Home  ::  About Redeemer  ::  News and Events  ::  Redeemer News  



“She has learned that she is worth teaching”

Monday, September 24, 2012

Partnership funds transformational program in Ghana

Melissa Hogeboom

Melissa Hogeboom participated in the Ghana internship program last year

On her first day in Ghana as part of an internship program, Melissa Hogeboom, now a fifth-year student at Redeemer University College, met a young girl Melissa came to know as Alberta. The two got to know each other over the three months that Melissa spent in the village leading a business literacy program for women. “What struck me about Alberta was the low expectations that she had for herself,” recalls Melissa. “She didn’t believe that she could, or even should go to school.” But Melissa was taken by Alberta and walked alongside her, encouraging her. “By the time I left Ghana, Alberta had come to learn that she is worth teaching.”

That type of life transforming experience is the initiative behind a new partnership signed today between Redeemer and the Presbyterian Church in Canada (PCC). This new program, which builds upon both institutions’ existing work in Ghana, will see a Redeemer graduate spend one year in the African nation, working in a variety of community-building programs.

The partnership has been made possible in part from a generous donation from Redeemer alumnus Edgar Hielema and his wife, Karen Zwart Hielema. Edgar, who spent several years working and living in Africa, said that the program appeals to him because it connects four things about which he is passionate: engagement with other communities; a sense of personal calling; an appreciation of the history of different communities; and an ecumenical approach to addressing problems. “My goal is to instill the desire and the confidence in students to go and make a difference,” he said at the signing ceremony.

Redeemer University College has had a presence in the African nation of Ghana for a number of years through the Students for Development Internships, a national program of the Association of Universities and Colleges in Canada (AUCC) and undertaken with the financial support of the Government of Canada provided through the Canadian International Development Agency (CIDA). These internships have allowed students to work in the city of Asamankese on a variety of community development programs. Commenting on the agreement, Dr. Hubert Krygsman, Redeemer’s president, noted that it is a perfect fit to Redeemer’s goals of increasing international engagement and partnering with the church community. “These are life transforming activities that will enable Redeemer students to realize God’s global Kingdom.”
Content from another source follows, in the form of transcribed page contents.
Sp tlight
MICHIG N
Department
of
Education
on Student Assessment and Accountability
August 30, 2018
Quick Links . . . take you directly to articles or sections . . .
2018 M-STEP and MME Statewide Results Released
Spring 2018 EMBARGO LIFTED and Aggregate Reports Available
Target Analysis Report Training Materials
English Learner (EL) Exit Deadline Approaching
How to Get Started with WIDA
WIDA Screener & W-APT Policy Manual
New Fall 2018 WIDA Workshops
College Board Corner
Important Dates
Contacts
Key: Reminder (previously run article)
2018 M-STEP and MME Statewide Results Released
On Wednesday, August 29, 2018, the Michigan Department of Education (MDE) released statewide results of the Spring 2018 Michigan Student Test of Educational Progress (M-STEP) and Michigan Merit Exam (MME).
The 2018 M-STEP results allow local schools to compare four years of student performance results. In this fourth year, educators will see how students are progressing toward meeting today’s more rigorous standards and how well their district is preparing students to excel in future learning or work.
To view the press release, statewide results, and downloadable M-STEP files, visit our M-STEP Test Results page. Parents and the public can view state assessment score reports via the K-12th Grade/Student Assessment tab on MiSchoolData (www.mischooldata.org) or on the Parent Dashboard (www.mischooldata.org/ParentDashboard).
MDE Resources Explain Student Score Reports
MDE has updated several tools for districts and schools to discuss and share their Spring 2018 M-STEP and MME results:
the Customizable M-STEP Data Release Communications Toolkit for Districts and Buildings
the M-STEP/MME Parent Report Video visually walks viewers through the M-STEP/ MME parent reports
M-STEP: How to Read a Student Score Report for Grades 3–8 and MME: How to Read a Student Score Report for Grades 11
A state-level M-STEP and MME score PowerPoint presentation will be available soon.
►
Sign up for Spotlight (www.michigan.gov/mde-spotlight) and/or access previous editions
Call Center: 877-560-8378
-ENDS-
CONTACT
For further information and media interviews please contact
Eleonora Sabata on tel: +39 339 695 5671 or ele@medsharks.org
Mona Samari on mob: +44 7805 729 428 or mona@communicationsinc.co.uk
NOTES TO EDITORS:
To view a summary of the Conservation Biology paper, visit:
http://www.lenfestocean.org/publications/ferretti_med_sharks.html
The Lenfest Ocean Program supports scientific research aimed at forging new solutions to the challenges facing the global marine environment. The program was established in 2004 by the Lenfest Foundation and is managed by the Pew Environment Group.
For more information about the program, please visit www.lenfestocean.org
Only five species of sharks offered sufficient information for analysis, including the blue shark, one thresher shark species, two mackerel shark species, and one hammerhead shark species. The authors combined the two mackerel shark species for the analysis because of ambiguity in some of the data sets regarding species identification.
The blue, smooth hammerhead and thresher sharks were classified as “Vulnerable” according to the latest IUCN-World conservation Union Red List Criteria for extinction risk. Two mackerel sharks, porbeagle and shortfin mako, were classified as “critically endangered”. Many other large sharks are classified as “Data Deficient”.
(from left): Rev. Dr. Richard Fee, Karen Zwart Hielema, Edgar Hielema and Dr. Hubert Krygsman hold a portrait of Alberta, taken by Melissa Hogeboom, and presented to the Hielema's in recognition of their gift.

The Presbyterian Church in Canada has also had a vibrant ministry in the area for many years. There are a number of Presbyterian churches in the city, and the PCC also supports His Majesty’s School, a Christian school in Asamankese. “Redeemer, even Canada, is not ‘the real world,’” noted Dr. Richard Fee, General Secretary, Life and Mission Agency of the PCC. “But thank God they exist, because it is from their strengths that we can go into the real world—that place where so much of the world exists—with interns such as these who will make a difference. That’s what this partnership is all about.”

The first intern to participate in the program, Angie Lang, began her work this past August. Angie will be working with 5 year-olds at His Majesty’s School until next summer.